Dillon’s exit bruised the egos of Bengals fans
Yet despite his production, Dillon’s Bengals career is tarnished by the way it ended.
The continual losing coupled with a contract dispute caused Dillon’s frustration to boil over to the media on February 22, 2000. And his comments left a third-degree burn on the hides of the Bengals ownership and fan base.
For those who don’t know what I’m referring to, Dillon famously said he would rather “flip burgers,” than return to the team in the 2000 offseason.
As a restricted free agent at the time, Dillon was frustrated with his contract. He was underpaid and overworked. And it didn’t help that Cincy was paying low ball. Dillon knew his worth and his production made his eyes see dollar signs.
He wanted out and his comments were the kindling to the fire that eventually burned the bridge on his way out from Cincinnati in 2003.
The trade to the Patriots netted the Bengals a second round pick and ended the rocky relationship in Cincinnati.
Both sides benefited from the trade, with Dillon being placed in New England where he would have his best professional season, winning his one and only Super Bowl.
The Bengals moved on to the Rudi Johnson era and the draft choice ended up being Madieu Williams, both were solid starters for the team.
Dillon’s exit really shouldn’t be looked at so negatively, all things considered. But ultimately, that’s the way things go when it comes to football. Loyalty is everything.
Dillon is ready to leave the past in the past
But, now, the former Bengals star is ready to bury the hatchet and return to Cincinnati for the Bengals 50th Anniversary season.
In an article on Cincinnati.com, Dillon said he was regretful for how things ended.
"“I did some stuff that was not cool, OK? Not cool at all, Dillon said. “But, hey, at the end of the day I got the end result that I wanted. That was to play on a stage and actually win a Super Bowl. Do I wish it would have been with them? Absolutely. Absolutely. It didn’t work out that way. I don’t have no ill will toward nobody there.”"
Dillon went on to mention how important it is for the two sides to mend fences and celebrate the great history of the Bengals this upcoming season.

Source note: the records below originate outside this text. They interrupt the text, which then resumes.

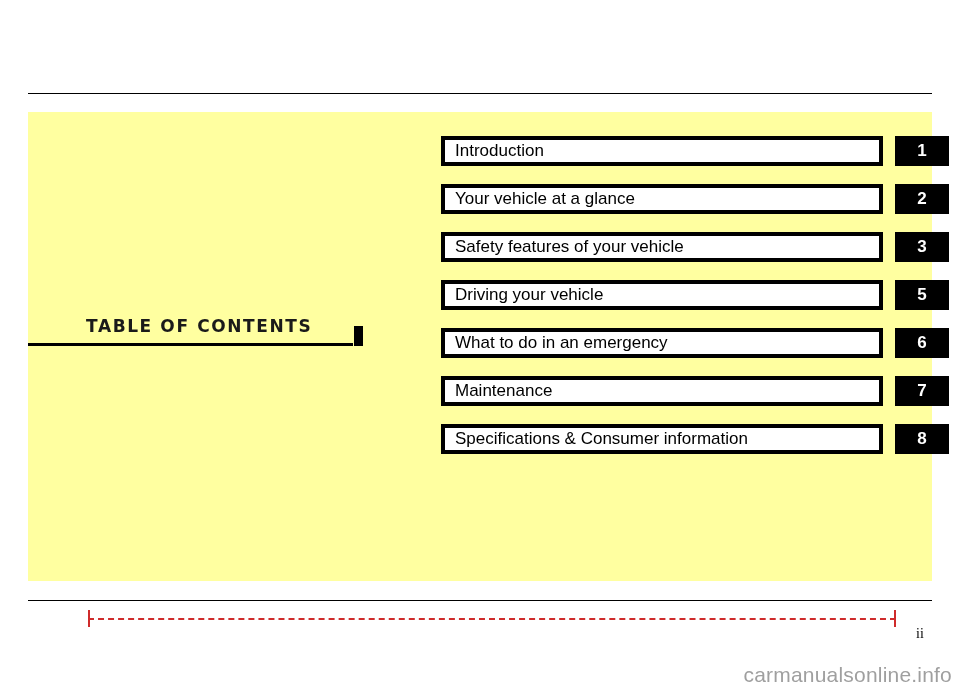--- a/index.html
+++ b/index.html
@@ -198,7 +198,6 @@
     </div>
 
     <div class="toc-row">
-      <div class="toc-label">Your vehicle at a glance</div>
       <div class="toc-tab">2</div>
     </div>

"“They say time heals wounds,” Dillon said. “I played seven years hard for the Bengals. I’m a part of their history. They are a part of mine. I don’t dwell on the past. What happened in the past is done. If I had a magic wand to go undo some stuff I would, but I can’t. But that doesn’t mean we can’t move forward and have a better relationship. That’s how I look at it. I appreciate it for them giving me a call and inviting me back. That means a lot.”"

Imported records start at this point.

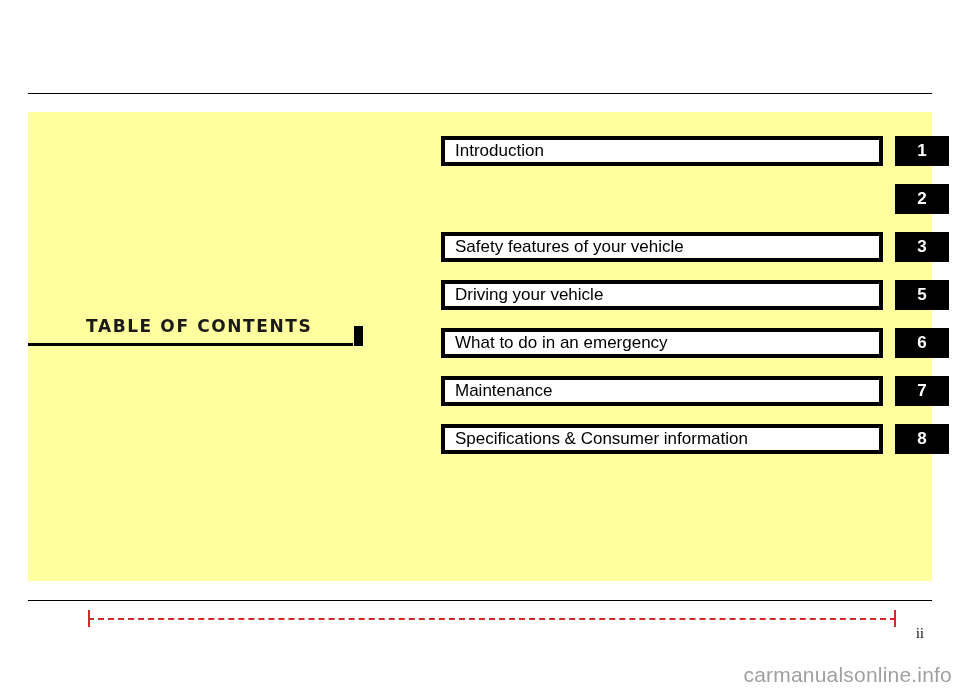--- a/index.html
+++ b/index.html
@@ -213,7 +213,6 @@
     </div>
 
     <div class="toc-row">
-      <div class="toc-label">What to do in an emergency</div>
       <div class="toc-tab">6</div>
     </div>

Bengals ready to give credit where credit is due
The Bengals ownership extending the offer to Dillon shows me that this 50th season is going to be one for the books. Not only does the team look poised to make a return to the postseason this year, but the entire Bengals community feels united.
And I couldn’t be happier. Dillon is my second favorite Bengal of all time and was my favorite running back as a kid. He only ranks second on my list behind Chad Johnson.
Not only does Dillon need to be welcomed back with open arms, he needs to be enshrined in the Bengals Ring of Honor that has been rumored to be in the works. Retire his number and give him the credit he deserves. He’s a Bengals legend.
We all win nothing from holding onto a 20-year-old grudge. Let’s build the Bengals history and take care of the players that laid it all on the line for the Orange and Black. Who Dey!